Does that mean we should all switch immediately to a vegan diet? Well, no. For every expert that supports the findings of the report, there's another arguing in favour of a diametrically opposed position.

The environmental and societal impact of crops such as quinoa, almonds and avocados - all feature prominently in many vegan diets - is well known. And 'meat substitutes' aimed at vegans can be highly processed and full of GM ingredients, fillers, chemical additives and preservatives. Many food writers (including myself) are suspicious of the agenda being peddled by big food companies that stand to benefit from the promotion of a vegan diet to a population that is time-poor and lacks cooking skills. Why should consumers have to accept that a food is 'healthy' just because the manufacturer says that it is?

Farmed salmon is another case in point - a different species entirely from the noble, delicious wild salmon that some of us remember from childhood - and it is produced using methods that are controversial in terms of environmental impact, even when organic.

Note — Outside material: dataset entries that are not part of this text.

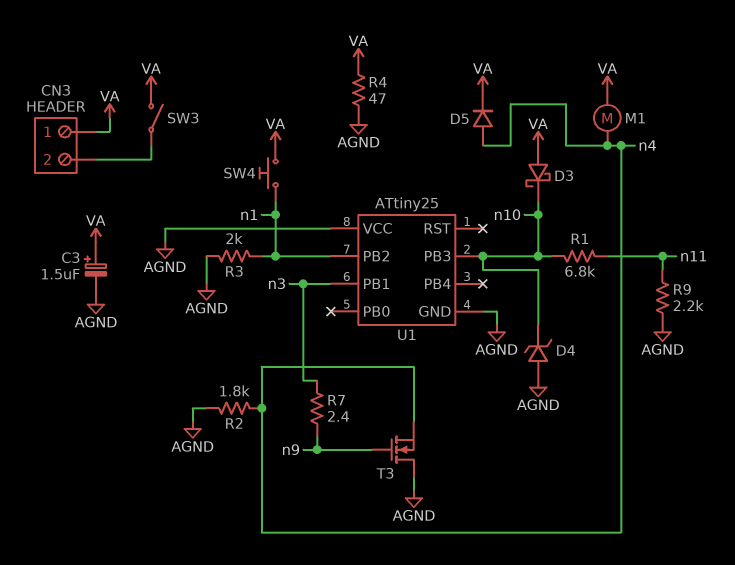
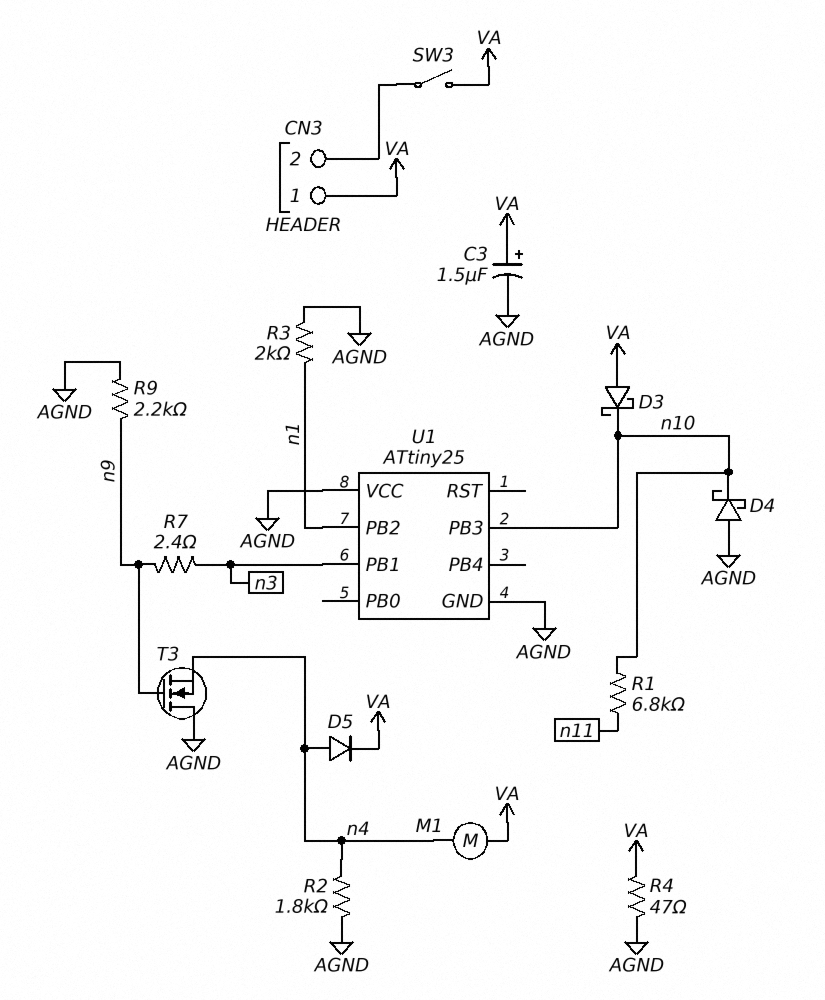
D4: zener (A AGND, K n10) -> schottky (A AGND, K n10)
R9: 2.2k (AGND, n11) -> 2.2k (AGND, n9)
SW4: button (VA, n1) -> none

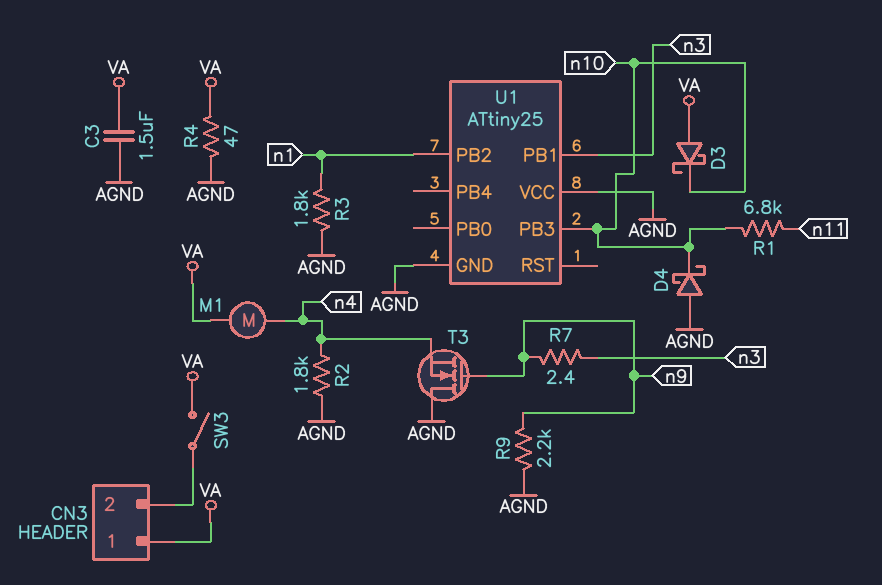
C3: 1.5uF (plus VA, minus AGND) -> 1.5uF (AGND, VA)
D5: diode (A n4, K VA) -> none
R3: 2k (AGND, n1) -> 1.8k (AGND, n1)

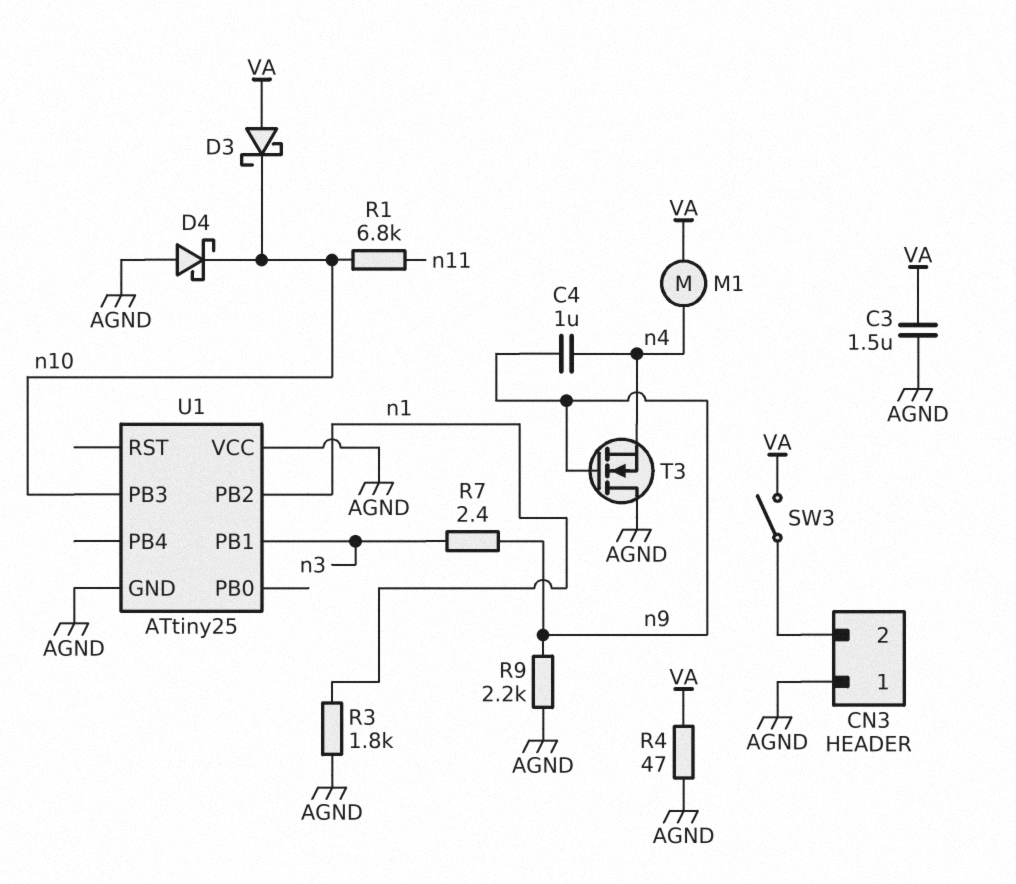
C4: none -> 1uF (n4, n9)
CN3 pin 1: VA -> AGND
R2: 1.8k (AGND, n4) -> none

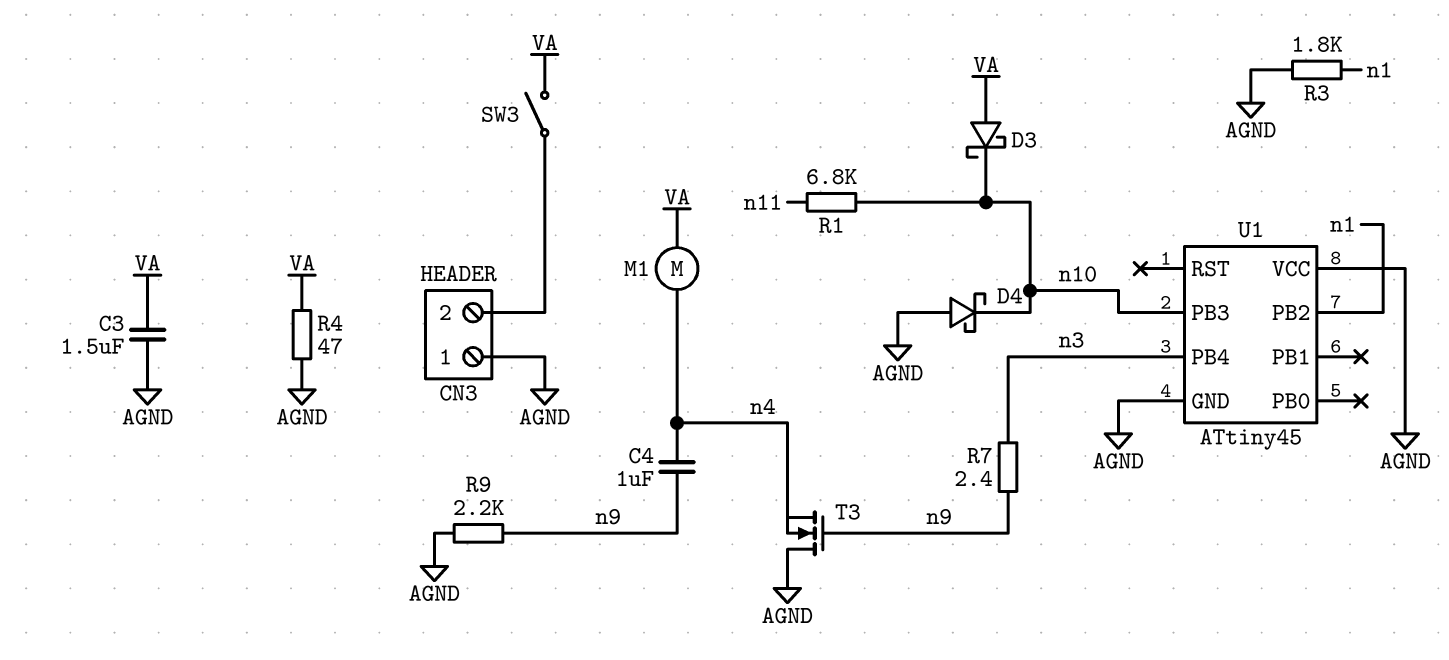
U1: ATtiny25 -> ATtiny45
U1 pin PB1: n3 -> none
U1 pin PB4: none -> n3

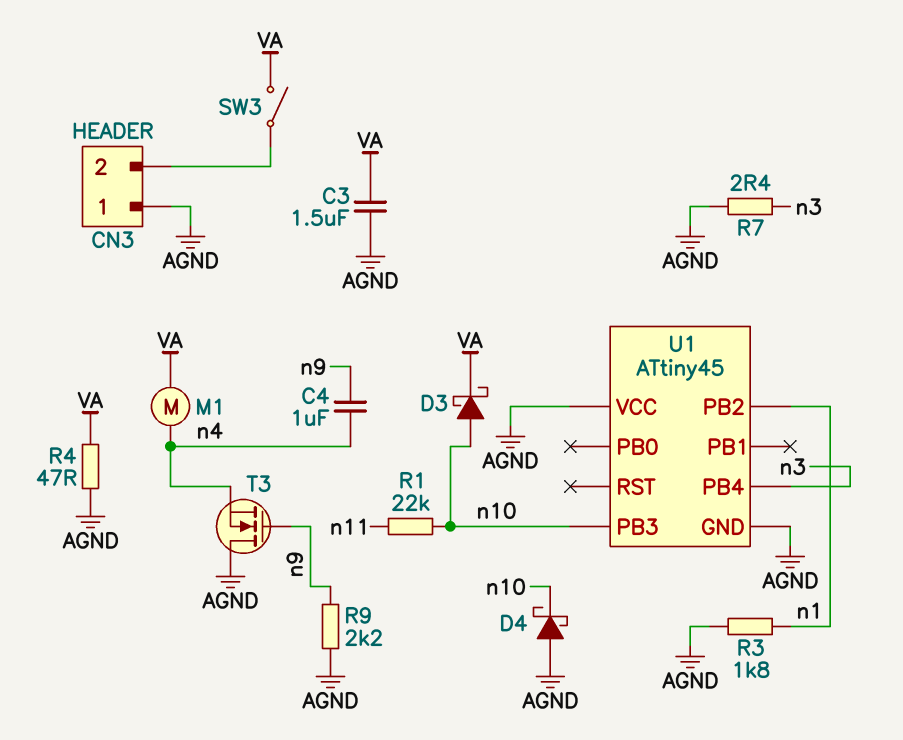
D3: schottky (A VA, K n10) -> schottky (A n10, K VA)
R1: 6.8k (n10, n11) -> 22k (n10, n11)
R7: 2.4 (n3, n9) -> 2.4 (AGND, n3)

And grass-fed, pasture-reared beef and lamb - the bulk of what is for sale in Ireland - is a premium product that's a world apart from the US factory-farming model that we've all seen in Cowspiracy.

A diet based on real, whole ingredients sourced as locally as possible and cooked from scratch is the one that makes sense to many. Think butter rather than spread, fruit rather than juice, roast chicken rather than nuggets. If you eat animal protein, make sure it's ethically reared (no caged eggs, thank you) and consider different kinds of meat such as goat, delicious and one of the most sustainable there is, as it's a by-product of the goat dairy industry.

To understand local and seasonal, visit your nearest farmers' market for a few weeks and see what's available at the local vegetable growers' stalls over that time. Shopping seasonally teaches us the pleasure of anticipation and the regret when a season is over - the first new potatoes at the start of summer, the last tomatoes at the end. Organic and biodynamic farming is the ultimate when it comes to sustainability and biodiversity - and you may be surprised to find that the price of a local, in-season organic cauliflower at the farmers' market is less than the imported one in the supermarket.